La politique gouvernementale a eu beau surprendre par son caractère généralisé, elle s’appuie sur un souhait des parents. La CSDM l’a fait vérifier tout récemment par un sondage Léger Marketing, réalisé auprès de quelque 800 parents de son territoire, début mai. Les résultats sont saisissants : 94 % des parents dont la langue maternelle est autre que le français ou l’anglais tiennent mordicus à cet anglais intensif. À 70 %, les parents francophones ont le même désir. Au total, 82 % des parents sont tout à fait d’accord ou d’accord avec ce concept. Seuls 26 % des parents se disent inquiets d’un potentiel impact négatif de ce programme, surtout chez ceux dont les enfants ont des difficultés d’apprentissage et dont le français est la langue maternelle.


Ces données font parfaitement écho aux résultats de l’enquête publiée jeudi par le Conseil supérieur de la langue française, selon laquelle pour les Québécois, la réussite économique passe tant par le français que par l’anglais.
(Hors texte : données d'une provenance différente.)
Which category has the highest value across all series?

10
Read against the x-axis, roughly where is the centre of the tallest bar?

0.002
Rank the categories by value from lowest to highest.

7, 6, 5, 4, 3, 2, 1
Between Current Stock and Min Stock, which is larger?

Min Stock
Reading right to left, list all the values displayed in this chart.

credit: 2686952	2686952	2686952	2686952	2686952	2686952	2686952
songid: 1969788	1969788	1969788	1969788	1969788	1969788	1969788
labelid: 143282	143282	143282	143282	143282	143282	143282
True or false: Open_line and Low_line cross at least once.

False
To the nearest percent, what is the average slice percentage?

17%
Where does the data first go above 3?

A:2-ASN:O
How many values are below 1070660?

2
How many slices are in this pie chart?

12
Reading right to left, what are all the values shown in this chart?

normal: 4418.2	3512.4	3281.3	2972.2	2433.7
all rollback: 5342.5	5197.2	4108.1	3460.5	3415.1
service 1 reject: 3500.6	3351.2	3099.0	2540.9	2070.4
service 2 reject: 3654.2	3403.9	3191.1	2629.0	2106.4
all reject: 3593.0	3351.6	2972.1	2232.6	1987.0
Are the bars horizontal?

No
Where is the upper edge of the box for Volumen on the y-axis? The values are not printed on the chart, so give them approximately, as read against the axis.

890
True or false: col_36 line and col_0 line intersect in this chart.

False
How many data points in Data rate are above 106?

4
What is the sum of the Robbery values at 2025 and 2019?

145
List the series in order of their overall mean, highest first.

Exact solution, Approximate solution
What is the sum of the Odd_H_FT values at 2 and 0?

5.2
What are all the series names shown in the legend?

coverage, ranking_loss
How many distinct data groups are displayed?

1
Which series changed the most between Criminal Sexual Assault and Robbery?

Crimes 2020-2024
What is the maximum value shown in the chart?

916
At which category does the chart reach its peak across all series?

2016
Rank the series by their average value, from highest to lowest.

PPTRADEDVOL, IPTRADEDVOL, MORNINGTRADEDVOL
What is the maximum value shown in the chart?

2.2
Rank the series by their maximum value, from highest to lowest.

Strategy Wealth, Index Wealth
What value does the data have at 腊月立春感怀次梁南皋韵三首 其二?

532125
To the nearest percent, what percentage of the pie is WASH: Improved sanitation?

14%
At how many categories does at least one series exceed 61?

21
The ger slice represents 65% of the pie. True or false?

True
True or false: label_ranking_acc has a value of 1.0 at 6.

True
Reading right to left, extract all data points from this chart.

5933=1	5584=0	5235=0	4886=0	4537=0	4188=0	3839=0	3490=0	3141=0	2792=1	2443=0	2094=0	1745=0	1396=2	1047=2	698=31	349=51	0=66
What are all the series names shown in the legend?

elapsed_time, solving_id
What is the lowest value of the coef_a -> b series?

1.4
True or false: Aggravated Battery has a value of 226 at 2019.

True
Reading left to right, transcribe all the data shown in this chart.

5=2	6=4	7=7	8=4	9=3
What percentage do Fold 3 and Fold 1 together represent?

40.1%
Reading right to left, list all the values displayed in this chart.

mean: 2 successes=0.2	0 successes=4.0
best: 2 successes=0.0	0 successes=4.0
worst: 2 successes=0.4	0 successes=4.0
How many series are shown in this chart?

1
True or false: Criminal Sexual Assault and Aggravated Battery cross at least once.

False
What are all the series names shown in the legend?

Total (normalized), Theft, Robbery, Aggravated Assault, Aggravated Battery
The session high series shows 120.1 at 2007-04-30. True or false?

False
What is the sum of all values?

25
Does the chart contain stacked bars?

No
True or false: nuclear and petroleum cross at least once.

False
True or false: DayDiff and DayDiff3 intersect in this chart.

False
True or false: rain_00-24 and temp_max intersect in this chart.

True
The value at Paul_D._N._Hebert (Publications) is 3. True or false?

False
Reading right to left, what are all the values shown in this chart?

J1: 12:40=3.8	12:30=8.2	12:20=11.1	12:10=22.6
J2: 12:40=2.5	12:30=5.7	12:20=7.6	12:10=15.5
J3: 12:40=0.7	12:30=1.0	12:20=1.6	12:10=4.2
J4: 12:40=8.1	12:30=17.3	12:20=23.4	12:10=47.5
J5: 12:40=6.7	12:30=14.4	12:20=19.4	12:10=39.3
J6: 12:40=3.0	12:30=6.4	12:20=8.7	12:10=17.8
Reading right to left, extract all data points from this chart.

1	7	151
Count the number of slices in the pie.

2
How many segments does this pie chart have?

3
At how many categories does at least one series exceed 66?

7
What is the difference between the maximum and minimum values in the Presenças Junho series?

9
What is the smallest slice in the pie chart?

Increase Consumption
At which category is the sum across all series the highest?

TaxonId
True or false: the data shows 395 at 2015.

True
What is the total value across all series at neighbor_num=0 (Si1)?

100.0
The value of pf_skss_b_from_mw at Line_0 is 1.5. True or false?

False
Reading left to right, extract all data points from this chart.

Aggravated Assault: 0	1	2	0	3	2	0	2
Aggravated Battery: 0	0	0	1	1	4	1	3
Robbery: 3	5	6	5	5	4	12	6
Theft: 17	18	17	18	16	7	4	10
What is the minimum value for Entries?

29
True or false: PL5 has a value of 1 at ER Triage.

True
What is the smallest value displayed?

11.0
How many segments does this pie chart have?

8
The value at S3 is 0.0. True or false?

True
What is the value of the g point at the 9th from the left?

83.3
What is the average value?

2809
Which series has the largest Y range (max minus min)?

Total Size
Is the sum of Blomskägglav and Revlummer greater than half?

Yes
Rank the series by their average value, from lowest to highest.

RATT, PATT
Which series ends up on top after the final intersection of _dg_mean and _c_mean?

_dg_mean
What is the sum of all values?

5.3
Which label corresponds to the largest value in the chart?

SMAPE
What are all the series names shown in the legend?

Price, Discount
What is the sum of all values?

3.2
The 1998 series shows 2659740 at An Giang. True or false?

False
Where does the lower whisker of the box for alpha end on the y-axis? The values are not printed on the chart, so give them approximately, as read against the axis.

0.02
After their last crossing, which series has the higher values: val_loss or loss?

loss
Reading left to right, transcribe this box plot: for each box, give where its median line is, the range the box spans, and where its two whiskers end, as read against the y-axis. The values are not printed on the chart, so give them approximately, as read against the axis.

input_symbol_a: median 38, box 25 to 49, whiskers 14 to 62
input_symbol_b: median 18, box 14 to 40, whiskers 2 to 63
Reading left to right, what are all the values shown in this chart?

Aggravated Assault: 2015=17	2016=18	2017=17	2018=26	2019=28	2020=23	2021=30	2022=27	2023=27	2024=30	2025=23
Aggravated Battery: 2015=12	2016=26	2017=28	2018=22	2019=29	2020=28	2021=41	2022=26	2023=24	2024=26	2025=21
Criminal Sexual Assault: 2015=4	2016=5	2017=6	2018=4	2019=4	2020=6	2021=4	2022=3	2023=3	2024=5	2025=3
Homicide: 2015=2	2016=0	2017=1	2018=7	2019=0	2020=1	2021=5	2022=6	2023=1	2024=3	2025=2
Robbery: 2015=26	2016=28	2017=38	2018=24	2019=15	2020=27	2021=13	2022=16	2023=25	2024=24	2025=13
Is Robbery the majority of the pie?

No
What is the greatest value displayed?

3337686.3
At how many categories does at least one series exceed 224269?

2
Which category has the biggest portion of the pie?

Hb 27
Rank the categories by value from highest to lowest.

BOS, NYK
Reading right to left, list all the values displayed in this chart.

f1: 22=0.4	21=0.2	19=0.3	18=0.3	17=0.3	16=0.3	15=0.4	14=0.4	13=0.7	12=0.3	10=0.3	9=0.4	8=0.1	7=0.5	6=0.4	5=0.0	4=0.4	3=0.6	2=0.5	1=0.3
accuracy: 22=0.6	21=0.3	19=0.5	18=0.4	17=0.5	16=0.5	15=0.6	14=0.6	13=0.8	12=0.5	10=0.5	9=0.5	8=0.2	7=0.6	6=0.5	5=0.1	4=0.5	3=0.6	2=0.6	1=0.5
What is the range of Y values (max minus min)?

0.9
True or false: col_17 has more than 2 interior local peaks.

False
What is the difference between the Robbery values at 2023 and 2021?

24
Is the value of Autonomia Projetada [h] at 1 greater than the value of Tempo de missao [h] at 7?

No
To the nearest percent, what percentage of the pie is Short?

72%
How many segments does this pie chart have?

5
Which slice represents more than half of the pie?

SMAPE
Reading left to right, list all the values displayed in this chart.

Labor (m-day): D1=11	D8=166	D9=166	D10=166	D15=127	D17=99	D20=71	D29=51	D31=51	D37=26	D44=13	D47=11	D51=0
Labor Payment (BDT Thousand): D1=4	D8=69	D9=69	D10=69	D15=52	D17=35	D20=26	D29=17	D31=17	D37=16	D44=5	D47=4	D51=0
« Tout cela s’inscrit dans un courant qui m’inquiète, où on est de plus en plus décomplexé au Québec par rapport au flot de demandes tournant autour de l’anglais », remarque Akos Verboczy. « Comme si l’anglais était indispensable pour la suite des choses, notamment pour l’emploi, ce qui est faux. Nous sommes en train de répondre à un besoin qui n’existe pas, et on envoie aux immigrants, déjà peu gagnés à la cause du français, un message troublant : la langue de l’avenir au Québec, c’est l’anglais. »

2 commentaires
  • Denis Paquette - Abonné 23 juin 2012 18 h 50

    des sortes d'esclaves que l'on peut vendre aux plus offrants

    Comme peuple, c'est une désapropriation.
    Un peuple respectable ne permet jamais ce genre de déviances.
    C'est la preuve de notre colonialisme larvée
    Trois cent ans de domination ca crée un peuple qui ne possede plus ses outils et qui ne s'appartient plus.
    Des sortes d'esclaves, que l'on peut vendre aux plus offrants

  • France Marcotte - Inscrite 24 juin 2012 11 h 14

    Ressentir un besoin qui n'existe pas

    « Tout cela s’inscrit dans un courant qui m’inquiète, où on est de plus en plus décomplexé au Québec par rapport au flot de demandes tournant autour de l’anglais ». «Comme si l’anglais était indispensable pour la suite des choses, notamment pour l’emploi, ce qui est faux...», dit le commissaire de la CSDM dans le quartier Westmount-Côte-des-Neiges-Sud.

    Voilà une affirmation importante qui ne vient pas de n'importe qui et qu'il vaudrait la peine de reprendre avec emphase et développement plutôt que de ne lui accorder que cette petite place dans le sous-sol d'un article, à défaut de quoi on pourrait malencontreusement croire que l'on partage ici, dans ce journal, l'opinion contraire et que l'on contribue, comme dit M. Verboczy, à «répondre à un besoin qui n’existe pas».